There are other issues no less pressing. Do their devas really appear grotesque to the Indians? The argument that Indians do not wish their children to conform to the appearances of certain devas is spurious. Aesthetics is a complex matter and depends on the genre. The aesthetics of Kali are associated with her ferocity and destructive power. Even with an elephant head, pot-belly and four arms, Ganesha is cute and lovable. Yes, Indians would not wish their children to look like them but that does not mean they find these images grotesque.

Furthermore, not all the devas are grotesque even in the simplistic sense. The dasavatara series goes from animals, to part-human to fully human. Of these only Narasimha is grotesque in this sense. No one, for example, would think of Rama as grotesque and most Hindus would want their sons to be like Rama. The dark-blue colour attributed to most gods is not supposed to be grotesque but associated with the srngara rasa.

Moving on to the most ‘sophisticated physics’, the meaning of ‘para’ and its relation to ‘iha’ remains unexplained. If ‘iha’ is all that exists, then what possibly can be ‘para’? Perhaps a state beyond existence and non-existence but if so how can it be regarded as scientific in the ordinary sense of the word?

Furthermore, even if we concede that these devas are a way of retaining ‘para’ within ‘iha’ for the happiness of the people, what has any of this got to do with the idea of itihasa? In what sense is the retention of ‘para’ within ‘iha’ a matter of the past which is the subject of itihasa? Very conveniently, itihasa is spared of the questions asked about history. Just as one wonders what is “historical” about the explanation of events found in history, one could well ask what is “aitihasika” about the retention of ‘para’ within ‘iha’? If history cannot be considered as science because it is lacking in testable hypotheses, then what are the testable hypotheses with regards to itihasa? If it is the role of time, then how does time do its work over and above the processes that operate within its frame?

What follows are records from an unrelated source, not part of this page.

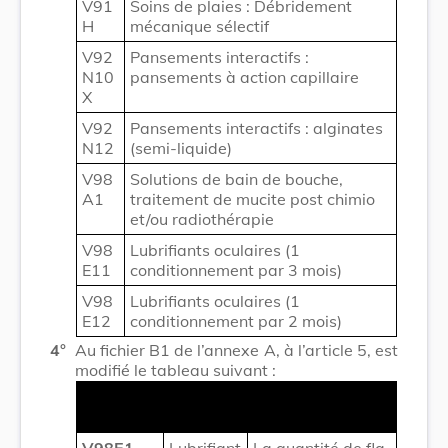
V91
Soins de plaies : Débridement
H
mécanique sélectif
V92
Pansements interactifs :
N10
pansements à action capillaire
X
V92
Pansements interactifs : alginates
N12
(semi-liquide)
V98
Solutions de bain de bouche,
A1
traitement de mucite post chimio
et/ou radiothérapie
V98
Lubrifiants oculaires (1
E11
conditionnement par 3 mois)
V98
Lubrifiants oculaires (1
E12
conditionnement par 2 mois)
4°
Au fichier B1 de l’annexe A, à l’article 5, est
modifié le tableau suivant :
Code
Libellé du groupe
groupe
V98E1
Lubrifiant
La quantité de fla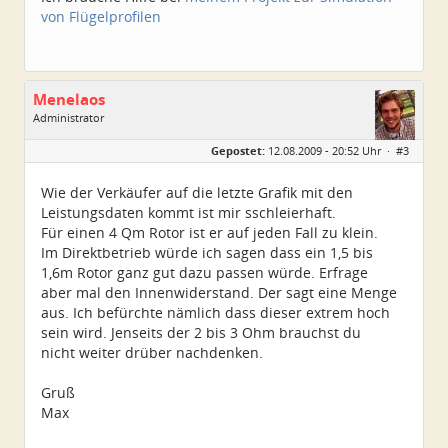
von Flügelprofilen
Menelaos
Administrator
Geschlecht:
Gepostet:
12.08.2009 - 20:52 Uhr ·
#3
Herkunft:
Elsfleth
Alter:
40
Beiträge:
4967
Wie der Verkäufer auf die letzte Grafik mit den
Dabei seit:
04 / 2007
Leistungsdaten kommt ist mir sschleierhaft.
Für einen 4 Qm Rotor ist er auf jeden Fall zu klein.
Im Direktbetrieb würde ich sagen dass ein 1,5 bis
1,6m Rotor ganz gut dazu passen würde. Erfrage
aber mal den Innenwiderstand. Der sagt eine Menge
aus. Ich befürchte nämlich dass dieser extrem hoch
sein wird. Jenseits der 2 bis 3 Ohm brauchst du
nicht weiter drüber nachdenken.
Gruß
Max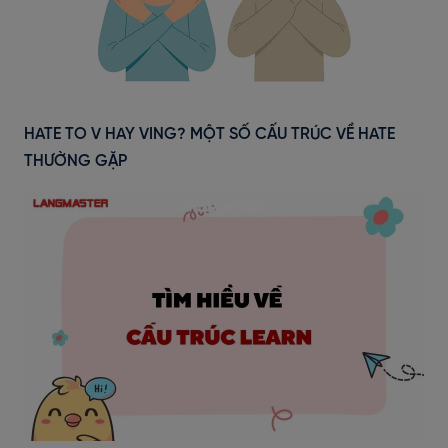
HATE TO V HAY VING? MỘT SỐ CẤU TRÚC VỀ HATE
THƯỜNG GẶP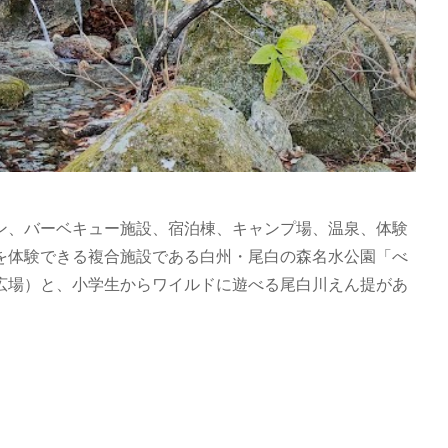
ン、バーベキュー施設、宿泊棟、キャンプ場、温泉、体験
を体験できる複合施設である白州・尾白の森名水公園「べ
広場）と、小学生からワイルドに遊べる尾白川えん提があ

Finally, itihasa is not just about devas but forms a vast repository of information that discuss a range of issues, much of which has to do with worldly conduct. Perhaps it is best to regard them as encyclopedias of past knowledges on a great variety of subjects.

Conclusion

While Balu has been accusing the Western historians of bullshitting, it is quite evident that it is his own lecture that is full of bullshit. Many Indians may not take kindly to this assessment because they may see in Balu’s work an attempt to make ancient Indian thought meaningful in the contemporary world, especially in the Western academy. They genuinely believe that the knowledges which the West has accummulated are impotent in shaping the world for the good and that ancient Indian knowledges have a fruitful role to play in this regard, only if they are understood correctly. They may read Balu’s work as a step in this direction but that is false optimism.

There is nothing we are told here that, in essence, we have not already heard before, namely, that ancient Indians had achieved the highest knowledge and it was not bullshit, as some Westerners and now even some Indians believe, but the most scientific, the most sophisticated physics, while it is Western knowledge which parades itself as fruitful but is in reality bullshit. Yet, when the modern Indian guru is asked to explain in plain words the content of this highest knowledge, all we get is hand-waving.

This lecture does not explain ‘para’ and what it means to access it in ‘iha’ and what it has to do with happiness in the world and why it has to take the form of grotesque gods and why such knowledge should be considered itihasa? This is not a complaint as an attempt to do so would have imposed upon us even more arcane rubbish but the problem would not be its obtuseness but that it would be bring us no closer to understanding Indian thought than what has been done in this bullshit of a lecture.